I would like to get your input on my appeal letter.
To Whom It May Concern,
I am writing to appeal my academic dismissal from the University of Missouri-St. Louis. I was not surprised, but I was very upset to receive a letter earlier this week informing me of my suspension for failing to maintain an adequate GPA. I would like to urge you to reinstate me for the upcoming semester.
When I was accepted into University of Missouri-St. Louis, I was extremely happy, because it meant that I could be the first person in my family, who were refugees, to graduate from a four year university. I was proud to call myself a Triton. As should every individual who is lucky enough to find himself or herself accepted by the University of Missouri-St. Louis.
I will not lie to you by saying things such as a family member was sick or blame my troubles on someone else. This is my problem and I created it. When I started my first semester, here at the university, I had false ideas of how my college experience would be. I was able to glide through my high school years without putting much effort. All I had to do was to get decent grades on my homework and pass my exams, which I was able to do with little to no studying. I thought I could do the same while in college. As the semesters went by I found this to be very untrue. I did not attend classes as often as I should, nor did I really ever seek any help to address my grades.
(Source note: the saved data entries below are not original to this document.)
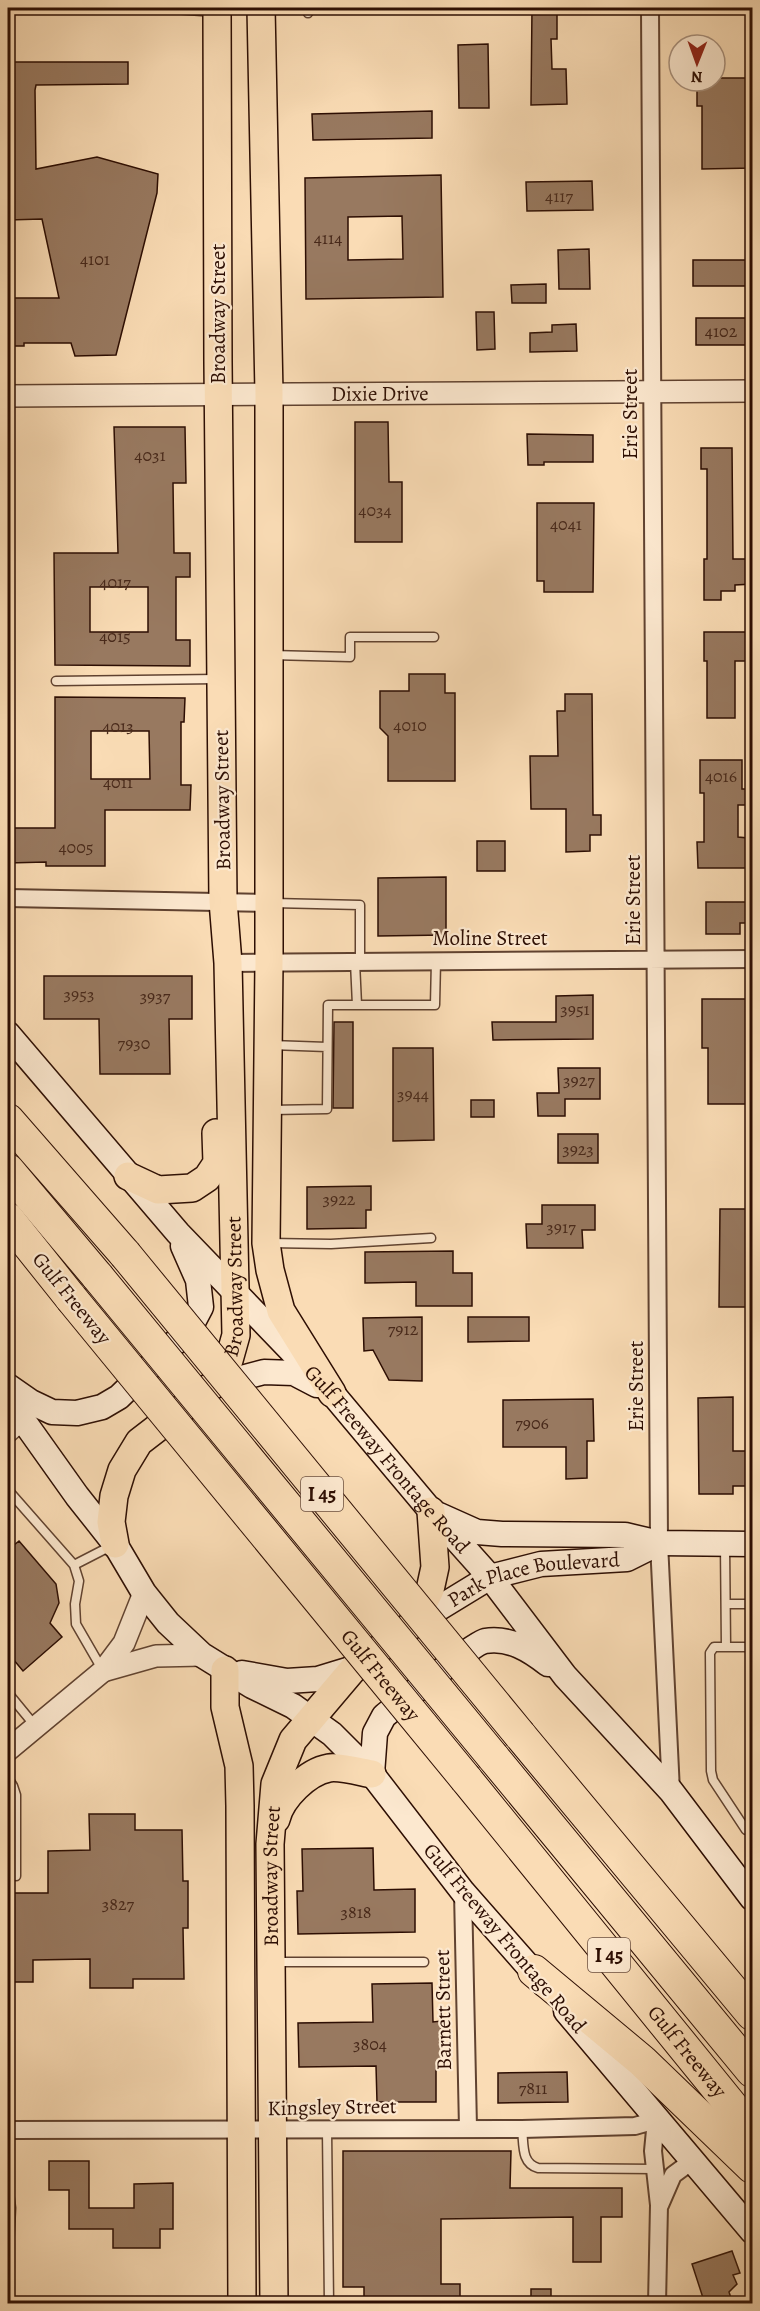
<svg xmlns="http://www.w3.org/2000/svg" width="760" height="2311" viewBox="0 0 760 2311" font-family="Alegreya,serif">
	<rect width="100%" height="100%" fill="#fadcb5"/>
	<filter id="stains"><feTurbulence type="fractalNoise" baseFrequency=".00333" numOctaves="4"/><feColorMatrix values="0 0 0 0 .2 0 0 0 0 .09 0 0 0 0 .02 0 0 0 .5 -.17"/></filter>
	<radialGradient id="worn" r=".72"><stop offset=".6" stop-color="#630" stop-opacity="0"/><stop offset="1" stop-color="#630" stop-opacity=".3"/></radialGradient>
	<path fill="#987960" stroke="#2d0e03" stroke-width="1.5" fill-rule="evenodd" d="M532,8H557V39H551L552,69H566L567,104L531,105Z
		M488,44L489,108H459L458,45Z
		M9,62H128V84L36,85L35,90L36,169L97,157L158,174L157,193L116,355L75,356L71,343H24V346H8V298H59L42,219L8,220V165L14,164V90H9Z
		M715,78H752L753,168L702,169V106H697V81H715Z
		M432,111V138L313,140L312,114Z
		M441,175L443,297L306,299L305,178ZM402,216L403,259L348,260V217Z
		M592,181L593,210L527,211L526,182Z
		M589,249L590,289H559L558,250Z
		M693,260H752V286H693Z
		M546,284V303H512L511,285Z
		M476,312H494L495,349L477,350Z
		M696,318H746V345H696Z
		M576,324L577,351L530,352V333L552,332V325Z
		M355,422H388L389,482H402V542H355Z
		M114,427H185L186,483H173L174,553H190V577H176V640H190V666L55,665L54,553H118ZM90,587H148V632H90Z
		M527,434L593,435V462H544V465H528Z
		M701,448H732L733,559H753V584L735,585V591H721V600H704V559H707V469H701Z
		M537,503H594L593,592H544V581H537Z
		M704,632H746V661H735V718H707V661H704Z
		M409,674H445V693H455V781H388V736L380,728V691H409Z
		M565,694H592L593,815H601V835H590V851L566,852V809H531L530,756H558L557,711H565Z
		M55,697L185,698L184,722H181V785H191L190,810H105V866H46V862L8,863V828H55ZM91,731H149L150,779H91Z
		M700,760H742V789H753V805H738V837L748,838V868H698L697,842H704V793H700Z
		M477,841H505V871H477Z
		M446,877V935L378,936V878Z
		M706,902H753V923H740V934H706Z
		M44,976H192V1019H169L170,1074H100L99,1019H44Z
		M593,995V1039L493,1040L492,1022H556V996Z
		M702,999H746L747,1066H753V1104H708V1048H702Z
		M334,1022H353V1108H333Z
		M393,1048H433L434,1140L393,1141Z
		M558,1068H600V1099H565V1116H538L537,1093H559Z
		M471,1100H494V1117H471Z
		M558,1134H598V1163H558Z
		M371,1186V1210H366V1228L307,1229V1187Z
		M542,1205H595V1230H582L583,1248H527L526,1224H542Z
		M720,1209H753V1307H719Z
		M453,1251V1273H472V1306H416V1282L365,1283V1252Z
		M422,1317V1381L389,1380L373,1350L364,1351L363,1318Z
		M468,1317H529V1341L468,1342Z
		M733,1397V1451H753V1486H733V1494H699L698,1398Z
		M593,1399L594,1441H587V1478L566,1479V1447H503V1400Z
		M19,1541L56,1584L59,1603L50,1623L62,1637L23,1671L8,1653V1550Z
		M89,1814H135V1830H182L183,1881H188V1928H183L184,1979H133V1988H90V1959L33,1960V1982H8V1893H48V1851L90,1850Z
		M373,1848L374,1890L415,1889V1932L298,1934L297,1891H303L302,1849Z
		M432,1983L433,2022L441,2021L442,2065H436V2102H377L376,2066L299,2067L298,2023L373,2022L372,1984Z
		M567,2072L568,2102L498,2103V2073Z
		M343,2151H511L510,2188H622V2217H601V2262H573V2217L441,2219V2284H460V2304H364V2287H343Z
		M49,2161H89V2208H134V2184L173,2183V2229H160V2248H113V2229H69V2190H49Z
		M732,2251L740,2273L733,2275L737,2284L729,2292L733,2304H705L692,2264Z
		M531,2289H551V2304H531Z"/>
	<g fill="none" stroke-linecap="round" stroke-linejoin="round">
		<g stroke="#604230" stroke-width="11">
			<path id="service" d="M175,9L214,12
				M308,13V8
				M271,655L350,657V637H434
				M56,681L217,679
				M273,903L360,905V962
				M355,962L357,1005
				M271,1045L327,1047
				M271,1110L327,1109L328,1005H435L436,961
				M270,1243L331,1244L431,1238
				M8,1440L25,1425
				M8,1490L74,1565L79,1581L75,1604L76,1624L102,1669
				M725,1545L726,1647H752
				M74,1565L111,1546
				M726,1604H752
				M726,1647H714L710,1653L711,1771L713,1780L746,1830H752
				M8,1693L36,1727
				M8,1778L13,1786L16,1795V1876
				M275,1962H424
				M522,2129C524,2145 521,2163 538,2168L655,2169
				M327,2130L329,2304
				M8,2185L11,2208L8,2265"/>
		</g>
		<g stroke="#604230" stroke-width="20">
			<path id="minor" d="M650,8L659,1543L671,1791
				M8,898L268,903
				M228,963L752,959
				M463,1892L468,2128
				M8,2130L522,2129L635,2126L656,2120L653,2151L659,2205L657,2304
				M660,2205L673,2175L692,2161"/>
		</g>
		<g stroke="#604230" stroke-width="24">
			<g id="tertiary">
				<path id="s1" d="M8,396L752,391"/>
				<path d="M103,1671L156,1656L202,1655"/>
				<path d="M8,1750L103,1671L124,1643L144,1593"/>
			</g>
		</g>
		<g stroke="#2d0e03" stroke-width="27">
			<g id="secondary">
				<path id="s2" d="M8,1034L178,1233L332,1393L431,1511L490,1577L565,1676L671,1791L752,1898"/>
				<path d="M215,1385L264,1372L294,1373L317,1385"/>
				<path d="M8,1386L31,1402L52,1412L77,1413L102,1407L119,1397L190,1328L201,1307L198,1280L183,1246"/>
				<path d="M8,1399L77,1496L115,1544L144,1593L168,1623L202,1655L252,1686L293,1706L332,1734L372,1774L463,1892L544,1984"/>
				<path d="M439,1515L477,1532L502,1534L625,1535L659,1543L752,1544"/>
				<path id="s3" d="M413,1624L490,1577L541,1564L627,1559L659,1543"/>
				<path d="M242,1673L287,1681L318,1679L354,1668"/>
				<path d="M372,1774L375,1733L384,1716C399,1704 474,1643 485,1641C510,1637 530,1650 548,1664"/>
				<path d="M566,2011L752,2231"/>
			</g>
		</g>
		<g stroke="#2d0e03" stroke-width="30">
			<g id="primary">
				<path d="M261,8L269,393V962L266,1243L270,1270L281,1311L332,1393"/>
				<path d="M128,1176L158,1190L192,1188L207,1178L217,1163L216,1133"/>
				<path id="s4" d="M115,1544L111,1522L114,1496L122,1470L139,1442L213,1385L229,1360L236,1335L228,963L223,901L218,362L217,8"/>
				<path d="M225,1670V1707L239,1766L240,1806L242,2304"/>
				<path d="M276,1819C281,1798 307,1772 329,1768C339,1766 361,1772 372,1774"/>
				<path id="s5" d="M274,2304L270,1844L275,1784L293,1740L354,1668L413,1624L430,1590L435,1567L431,1511"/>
			</g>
		</g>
		<g stroke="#2d0e03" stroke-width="34">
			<g id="motorway">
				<path d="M8,1120L125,1254"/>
				<path d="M8,1170L98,1277"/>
				<path d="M8,1219L71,1298"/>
				<path d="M520,1735L752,2014"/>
				<path d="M493,1757L752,2071"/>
				<path id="s6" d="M466,1779L752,2131"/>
				<path d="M534,1971L642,2061L752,2167"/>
			</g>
		</g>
		<use href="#service" stroke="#fce8cf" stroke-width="8"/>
		<use href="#minor" stroke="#fce8cf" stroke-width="16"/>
		<use href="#tertiary" stroke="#fce8cf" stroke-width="21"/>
		<use href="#secondary" stroke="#fce8cf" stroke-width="24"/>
		<use href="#primary" stroke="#fadcb5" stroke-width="27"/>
		<use href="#motorway" stroke="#fadcb5" stroke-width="32"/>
		<g stroke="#2d0e03" stroke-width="34" stroke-linecap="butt">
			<g id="motorway-bridge">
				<path d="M125,1254L520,1735"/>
				<path d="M98,1277L493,1757"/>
				<path id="s7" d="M71,1298L466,1779"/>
			</g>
		</g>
		<use href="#motorway-bridge" stroke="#fadcb5" stroke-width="32"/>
	</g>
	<g text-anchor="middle" stroke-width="4.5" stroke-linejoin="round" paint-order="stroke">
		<g font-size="18" fill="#48291a">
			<text x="559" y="202">4117</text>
			<text x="328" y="244">4114</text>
			<text x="95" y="265">4101</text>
			<text x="721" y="337">4102</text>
			<text x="150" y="461">4031</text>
			<text x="375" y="516">4034</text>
			<text x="566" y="530">4041</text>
			<text x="115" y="588">4017</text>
			<text x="115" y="642">4015</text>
			<text x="410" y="731">4010</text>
			<text x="118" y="732">4013</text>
			<text x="721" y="782">4016</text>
			<text x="118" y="788">4011</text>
			<text x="76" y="853">4005</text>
			<text x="79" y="1000">3953</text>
			<text x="155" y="1002">3937</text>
			<text x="575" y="1015">3951</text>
			<text x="134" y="1049">7930</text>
			<text x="579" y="1086">3927</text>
			<text x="413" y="1100">3944</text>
			<text x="578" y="1155">3923</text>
			<text x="339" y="1205">3922</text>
			<text x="561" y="1233">3917</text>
			<text x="403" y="1335">7912</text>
			<text x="532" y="1429">7906</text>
			<text x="118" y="1910">3827</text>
			<text x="356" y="1918">3818</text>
			<text x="370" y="2050">3804</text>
			<text x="533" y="2094">7811</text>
		</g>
		<g fill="#fce8cf" stroke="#6b4f40" stroke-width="1.5">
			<rect x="301" y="1477" width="42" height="34" rx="4.5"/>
			<rect x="588" y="1938" width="42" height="34" rx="4.5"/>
		</g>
		<g font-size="20" font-weight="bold" fill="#2d0e03">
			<text x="322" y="1501">I 45</text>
			<text x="609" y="1962">I 45</text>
		</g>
		<g font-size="21" fill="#2d0e03" stroke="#fce8cf">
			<text transform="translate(218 314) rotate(-90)" y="7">Broadway Street</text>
			<text dy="7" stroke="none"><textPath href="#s1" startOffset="372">Dixie Drive</textPath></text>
			<text transform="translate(630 414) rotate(-90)" y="7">Erie Street</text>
			<text transform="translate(222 800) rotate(-91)" y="7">Broadway Street</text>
			<text transform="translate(633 900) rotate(-90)" y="7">Erie Street</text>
			<text x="490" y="945">Moline Street</text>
			<text dy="7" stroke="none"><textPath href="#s4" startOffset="306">Broadway Street</textPath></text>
			<text transform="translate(72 1298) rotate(51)" y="7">Gulf Freeway</text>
			<text transform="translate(636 1386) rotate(-90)" y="7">Erie Street</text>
			<text dy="7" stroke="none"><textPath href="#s2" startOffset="570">Gulf Freeway Frontage Road</textPath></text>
			<text dy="7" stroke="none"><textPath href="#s3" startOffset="132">Park Place Boulevard</textPath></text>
			<text dy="7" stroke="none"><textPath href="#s7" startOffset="488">Gulf Freeway</textPath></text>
			<text dy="7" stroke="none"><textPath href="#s5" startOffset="428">Broadway Street</textPath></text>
			<text transform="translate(505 1938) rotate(50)" y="7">Gulf Freeway Frontage Road</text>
			<text transform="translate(443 2010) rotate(-91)" y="7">Barnett Street</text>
			<text dy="7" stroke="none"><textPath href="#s6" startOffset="351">Gulf Freeway</textPath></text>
			<text transform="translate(332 2107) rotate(-1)" y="7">Kingsley Street</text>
		</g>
	</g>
	<rect width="760" height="2311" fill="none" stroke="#fadcb5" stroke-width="30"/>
	<rect x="9" y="9" width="742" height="2293" fill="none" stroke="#2d0e03" stroke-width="3"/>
	<rect x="15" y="15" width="730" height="2281" fill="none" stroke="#2d0e03" stroke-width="1.5"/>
	<g transform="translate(697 63) rotate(181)"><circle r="28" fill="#fce8cf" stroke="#a9917d" stroke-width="1.5"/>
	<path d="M0-4.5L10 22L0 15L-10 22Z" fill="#8f2418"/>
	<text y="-9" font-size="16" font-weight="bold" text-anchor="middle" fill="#2d0e03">N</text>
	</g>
	<rect width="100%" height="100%" filter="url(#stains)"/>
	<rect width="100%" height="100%" fill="url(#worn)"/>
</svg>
I tended to hide from my professors and had too much pride to ask my friends for help or to even get a tutor. Eventually, I started to give up, as my inability to learn and study, my laziness, and my pride got out of control. I also got my first real job when I started to attend UMSL. Although many students are able to have a job, as well as have a plethora of other responsibilities and do well in school, I was not. I found myself distracted by work and most of my free time outside of school was taken up by my job.
These last few semesters have taught me that my old habits would not let me succeed here at UMSL, nor in the real world. I hope this wake up call did not come too little too late. I plan to address these issues. I used to spend about one to two hours a day on homework and studying combined. Obviously this will not suffice. My plan is to increase the amount of time that I spend on my homework as well as studying for my quizzes and exams to about thirty to forty hours a week. I know this is a full time job, so it should be treated as such. If I see myself slipping, I will visit my professors to seek help and if further action is required, asking for a tutor to help me with my classes will be my next course of action. Attendance was a big issue for me, as I thought I could get away with not attending classes, but still get good grades. This was an obvious misjudgment on my part. To address this I will attend all of my classes with no excuses, unless my health, religion, or the weather do not allow me to attend. If such a scenario was to happen, I will inform my professors about it and will seek the right information and materials to make up for my absence. I have already taken leave of absence at my place of employment, as I wish to not have it be an issue with my future studies.
I really do hope that it is not too late, as I really do enjoy calling myself a Triton, and would love to be an UMSL graduate. Although I wish it did not have to come this drastic action, I will prove to you, as well as everybody else, that I can succeed and I will be a proud UMSL graduate when I receive my degree. I will accept whatever discussion you make in regard to my standing as a student of UMSL.